For the last month, governors across the country have clamored to find or build hospital ICU beds to deal with the influx of COVID-19 patients in need of advanced medical care. To do that, many states, including North Carolina, were forced to suspend laws artificially limiting the number of hospital beds available in a state. These laws, called “certificate of need” (CON) laws, require state permission to add hospital beds or a variety of other services. Unfortunately, these suspensions may come too late: by some estimates North Carolina is predicted to run out of hospital beds during the height of the COVID-19 pandemic.

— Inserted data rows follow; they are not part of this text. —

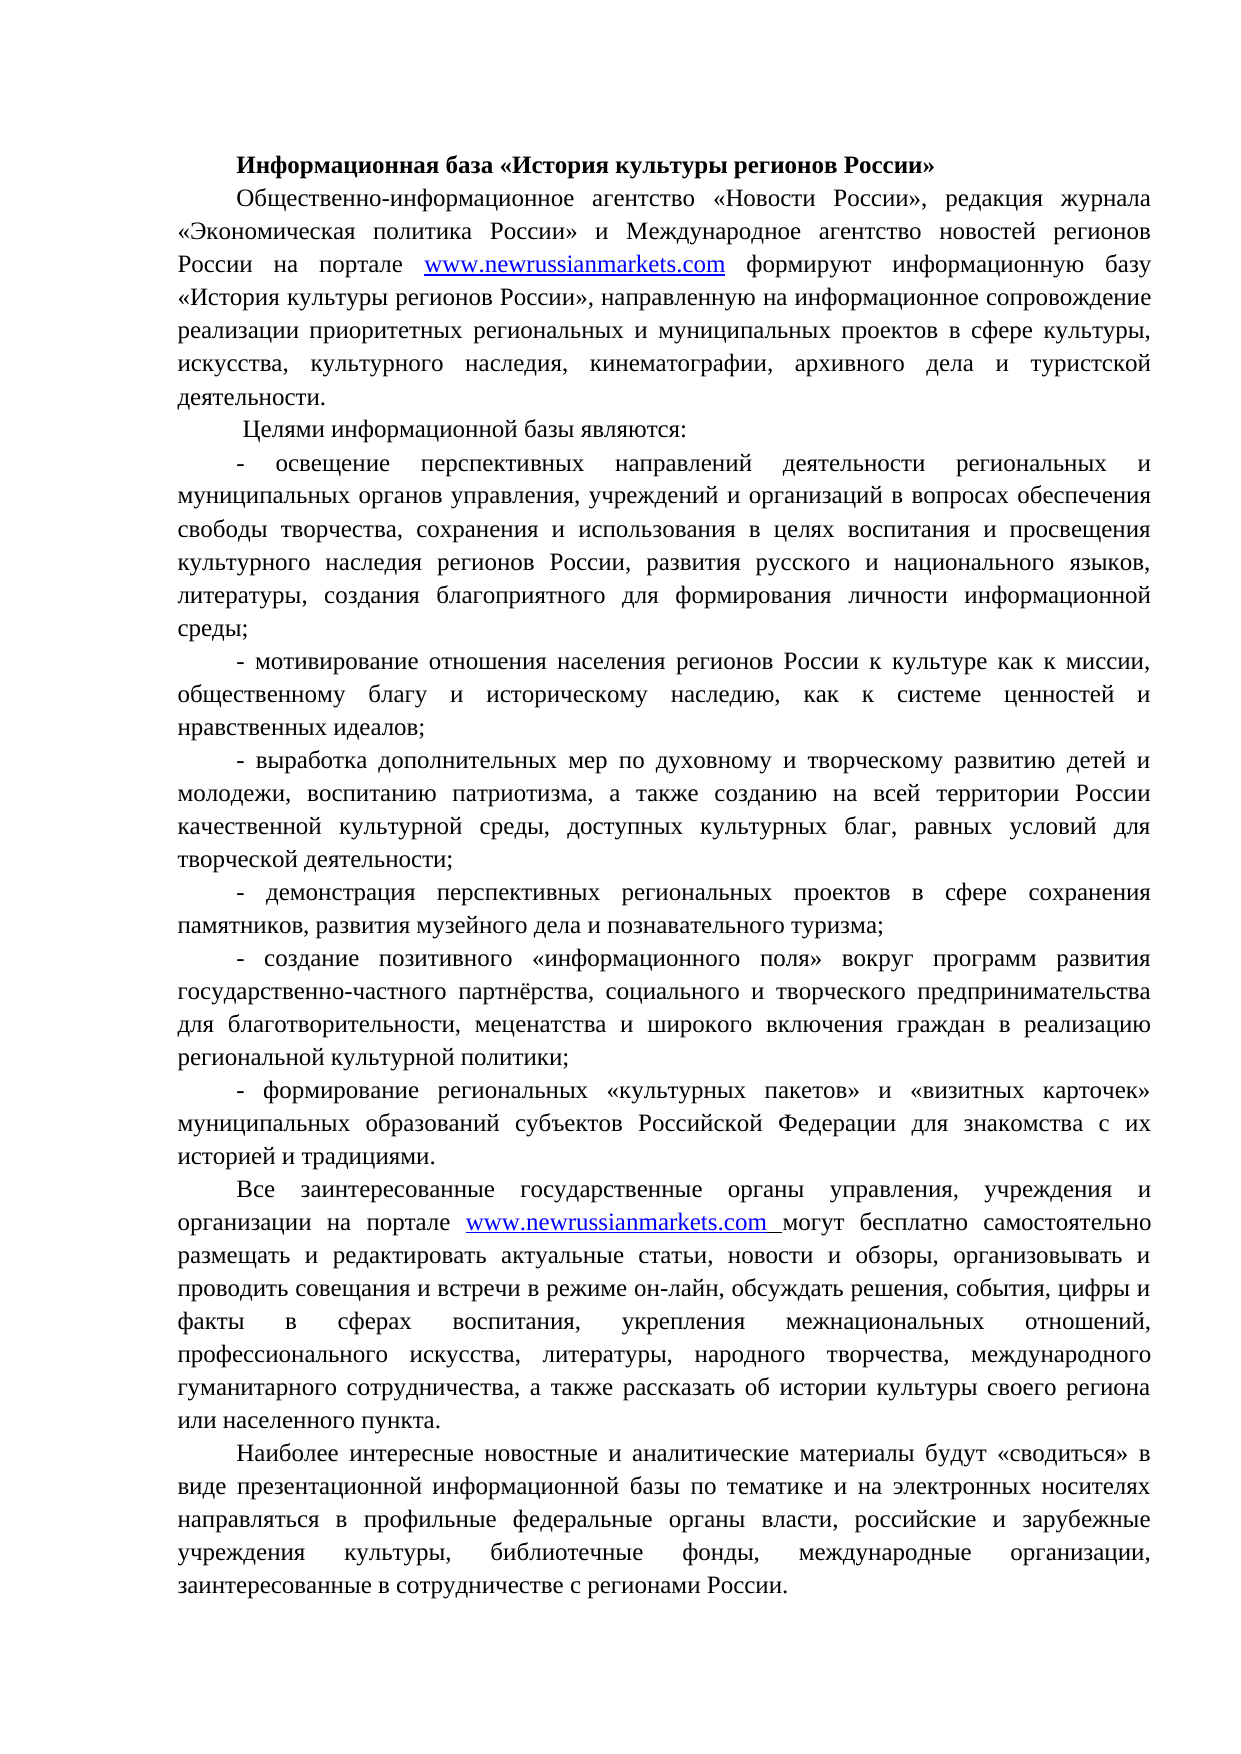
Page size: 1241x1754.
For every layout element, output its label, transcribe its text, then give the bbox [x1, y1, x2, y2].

text - мотивирование отношения населения регионов России к культуре как к миссии, общественному благу и историческому наследию, как к системе ценностей и нравственных идеалов; [177, 646, 1152, 741]
text - формирование региональных «культурных пакетов» и «визитных карточек» муниципальных образований субъектов Российской Федерации для знакомства с их историей и традициями. [177, 1075, 1152, 1170]
text - выработка дополнительных мер по духовному и творческому развитию детей и молодежи, воспитанию патриотизма, а также созданию на всей территории России качественной культурной среды, доступных культурных благ, равных условий для творческой деятельности; [177, 745, 1152, 873]
text Наиболее интересные новостные и аналитические материалы будут «сводиться» в виде презентационной информационной базы по тематике и на электронных носителях направляться в профильные федеральные органы власти, российские и зарубежные учреждения культуры, библиотечные фонды, международные организации, заинтересованные в сотрудничестве с регионами России. [177, 1438, 1152, 1599]
text Целями информационной базы являются: [177, 414, 1152, 443]
text - создание позитивного «информационного поля» вокруг программ развития государственно-частного партнёрства, социального и творческого предпринимательства для благотворительности, меценатства и широкого включения граждан в реализацию региональной культурной политики; [177, 943, 1152, 1071]
text - освещение перспективных направлений деятельности региональных и муниципальных органов управления, учреждений и организаций в вопросах обеспечения свободы творчества, сохранения и использования в целях воспитания и просвещения культурного наследия регионов России, развития русского и национального языков, литературы, создания благоприятного для формирования личности информационной среды; [177, 448, 1152, 641]
text Общественно-информационное агентство «Новости России», редакция журнала «Экономическая политика России» и Международное агентство новостей регионов России на портале www.newrussianmarkets.com формируют информационную базу «История культуры регионов России», направленную на информационное сопровождение реализации приоритетных региональных и муниципальных проектов в сфере культуры, искусства, культурного наследия, кинематографии, архивного дела и туристской деятельности. [177, 183, 1152, 410]
text Информационная база «История культуры регионов России» [177, 150, 1152, 179]
text - демонстрация перспективных региональных проектов в сфере сохранения памятников, развития музейного дела и познавательного туризма; [177, 877, 1152, 939]
text Все заинтересованные государственные органы управления, учреждения и организации на портале www.newrussianmarkets.com могут бесплатно самостоятельно размещать и редактировать актуальные статьи, новости и обзоры, организовывать и проводить совещания и встречи в режиме он-лайн, обсуждать решения, события, цифры и факты в сферах воспитания, укрепления межнациональных отношений, профессионального искусства, литературы, народного творчества, международного гуманитарного сотрудничества, а также рассказать об истории культуры своего региона или населенного пункта. [177, 1174, 1152, 1434]
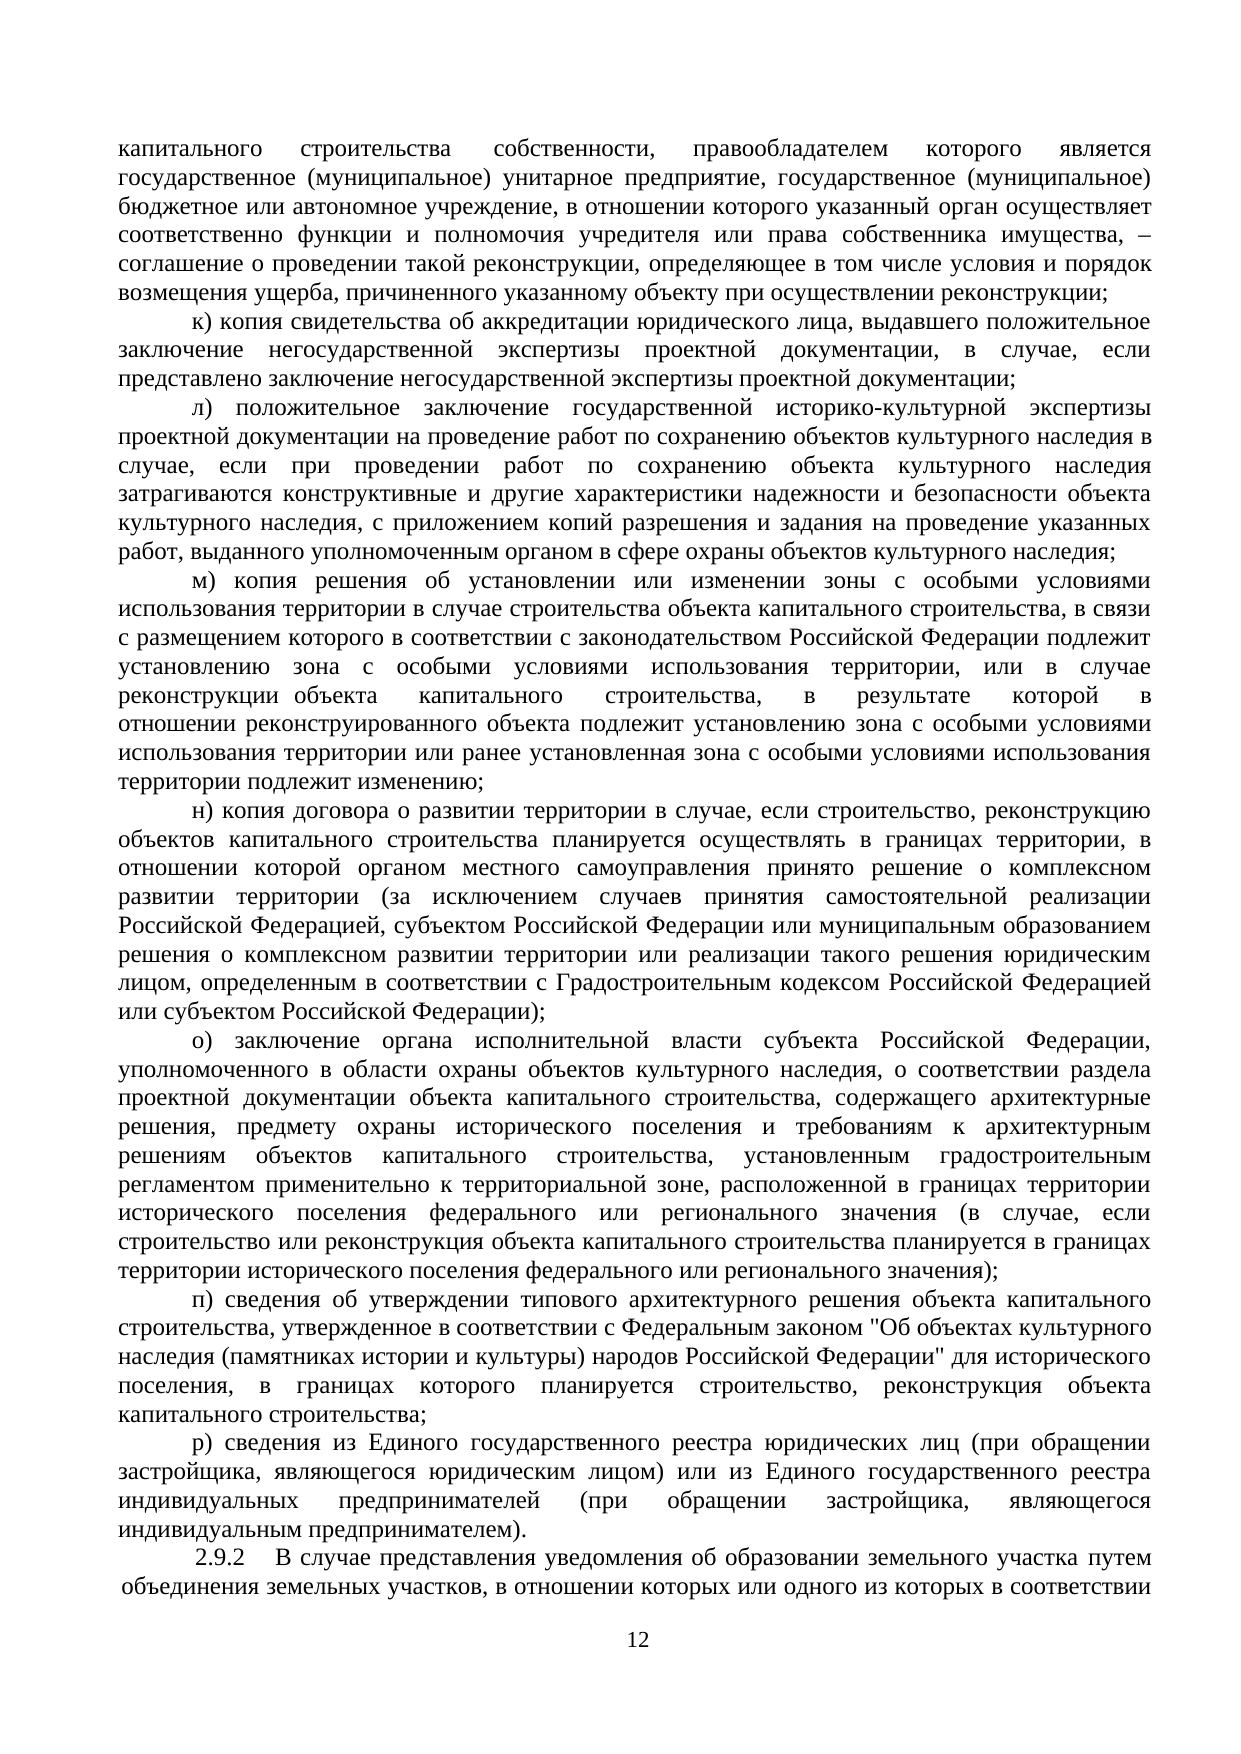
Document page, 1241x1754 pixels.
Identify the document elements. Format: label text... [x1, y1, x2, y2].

text м) копия решения об установлении или изменении зоны с особыми условиями использования территории в случае строительства объекта капитального строительства, в связи с размещением которого в соответствии с законодательством Российской Федерации подлежит установлению зона с особыми условиями использования территории, или в случае реконструкции объекта капитального строительства, в результате которой в отношении реконструированного объекта подлежит установлению зона с особыми условиями использования территории или ранее установленная зона с особыми условиями использования территории подлежит изменению; [118, 565, 1152, 795]
text р) сведения из Единого государственного реестра юридических лиц (при обращении застройщика, являющегося юридическим лицом) или из Единого государственного реестра индивидуальных предпринимателей (при обращении застройщика, являющегося индивидуальным предпринимателем). [118, 1427, 1152, 1542]
text п) сведения об утверждении типового архитектурного решения объекта капитального строительства, утвержденное в соответствии с Федеральным законом "Об объектах культурного наследия (памятниках истории и культуры) народов Российской Федерации" для исторического поселения, в границах которого планируется строительство, реконструкция объекта капитального строительства; [118, 1284, 1152, 1427]
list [121, 1542, 1152, 1600]
text л) положительное заключение государственной историко-культурной экспертизы проектной документации на проведение работ по сохранению объектов культурного наследия в случае, если при проведении работ по сохранению объекта культурного наследия затрагиваются конструктивные и другие характеристики надежности и безопасности объекта культурного наследия, с приложением копий разрешения и задания на проведение указанных работ, выданного уполномоченным органом в сфере охраны объектов культурного наследия; [118, 392, 1152, 565]
text н) копия договора о развитии территории в случае, если строительство, реконструкцию объектов капитального строительства планируется осуществлять в границах территории, в отношении которой органом местного самоуправления принято решение о комплексном развитии территории (за исключением случаев принятия самостоятельной реализации Российской Федерацией, субъектом Российской Федерации или муниципальным образованием решения о комплексном развитии территории или реализации такого решения юридическим лицом, определенным в соответствии с Градостроительным кодексом Российской Федерацией или субъектом Российской Федерации); [118, 795, 1152, 1025]
text к) копия свидетельства об аккредитации юридического лица, выдавшего положительное заключение негосударственной экспертизы проектной документации, в случае, если представлено заключение негосударственной экспертизы проектной документации; [118, 306, 1152, 392]
text о) заключение органа исполнительной власти субъекта Российской Федерации, уполномоченного в области охраны объектов культурного наследия, о соответствии раздела проектной документации объекта капитального строительства, содержащего архитектурные решения, предмету охраны исторического поселения и требованиям к архитектурным решениям объектов капитального строительства, установленным градостроительным регламентом применительно к территориальной зоне, расположенной в границах территории исторического поселения федерального или регионального значения (в случае, если строительство или реконструкция объекта капитального строительства планируется в границах территории исторического поселения федерального или регионального значения); [118, 1025, 1152, 1284]
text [118, 133, 1152, 306]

Now, a North Carolina doctor is partnering with the Institute for Justice (IJ), a non-profit public interest law firm, to challenge the state’s CON law in an effort to ensure that this situation never happens again. The lawsuit was filed in conjunction with a similar challenge in Nebraska.
“Certificate of need laws have exacerbated North Carolina’s ability to respond to the current crisis,” said Renée Flaherty, an attorney at the Institute for Justice. “In fact, the dozens of states that still have CON restrictions on hospital beds average nearly half as many ICU hospital beds as those states that have eliminated their CON requirements. Limiting the number of hospital beds, or other medical services, only hurts the patients and others who would benefit from greater access to care.”
Although hospital beds are at the heart of the current crisis, North Carolina’s CON restrictions go well beyond hospital beds; the state’s CON laws cover 25 different health services—making it the fourth most restrictive state in the country. Dr. Jay Singleton, who filed today’s lawsuit, wants to offer one of these services: affordable and life-changing eye surgeries at his office in New Bern, North Carolina. Although his office has everything necessary to safely perform outpatient surgical procedures, he is not allowed to because a board dominated by health care industry insiders has determined that there is no “need” for a facility that would compete with a nearby hospital, CarolinaEast. So Dr. Singleton must perform his surgeries there, even though it would be cheaper and more convenient for his patients to receive care at his own facility. (At the moment, Dr. Singleton has postponed all elective surgeries in compliance with to state emergency orders.)
Dr. Singleton thinks that competition is critical to maintaining quality, affordable health care, especially in an age when hospitals are overburdened and can’t provide the services patients need at an affordable price. Thankfully, the North Carolina Constitution specifically outlaws state-enforced monopolies and protects citizens’ rights to earn an honest living.
“The only reason Dr. Singleton can’t perform eye surgeries in his office is that the hospital down the street is already doing so,” said IJ attorney Josh Windham. “That’s unconstitutional: The North Carolina Constitution expressly forbids the government from picking winners and losers in the marketplace.”
The North Carolina Constitution outlaws monopolies and special privileges and protects citizens’ right to earn an honest living. In fact, the last time the North Carolina Supreme Court considered a previous version of the state’s CON law, it struck it down for just these reasons. The law was subsequently re-passed with minimal changes.
“Our government in North Carolina has created a monopoly that decreases patient choice and access while increasing profits for hospitals with CONs,” said Dr. Singleton. “It is ludicrous to think that the state has put an artificial barrier between me and the surgical care of my patients.”
Dr. Singleton is not alone in his frustration with the state’s CON law. Across the country, medical innovators have been forced to grapple with them since they were put in place in the mid-1970s. Since then, 14 states, including California and Texas, have eliminated their CON laws all together.
“CON laws are destructive,” said Windham. “Nothing illustrates this better than how recent shortages in the supply of medical services and equipment have hamstrung our ability to respond to the COVID-19 pandemic. It’s time to eliminate these outdated laws so that doctors can do what they do best: provide services that patients need, right when they need them.”
Dr. Singleton isn’t the first North Carolina doctor to challenge the state’s CON law. In 2018, IJ challenged the CON law on behalf of a Winston-Salem surgeon, Dr. Gajendra Singh. Unfortunately, Dr. Singh had to close his imaging center earlier this year, in part because of the enormous costs imposed by the CON law. Dr. Singh’s lawsuit could not continue, but Dr. Singleton has taken up the mantle to end the healthcare monopoly once and for all.
This is also not IJ’s first time challenging CON laws in court. IJ has fought to end CON laws in Virginia and Iowa, and it is currently litigating cases in Kentucky and Nebraska.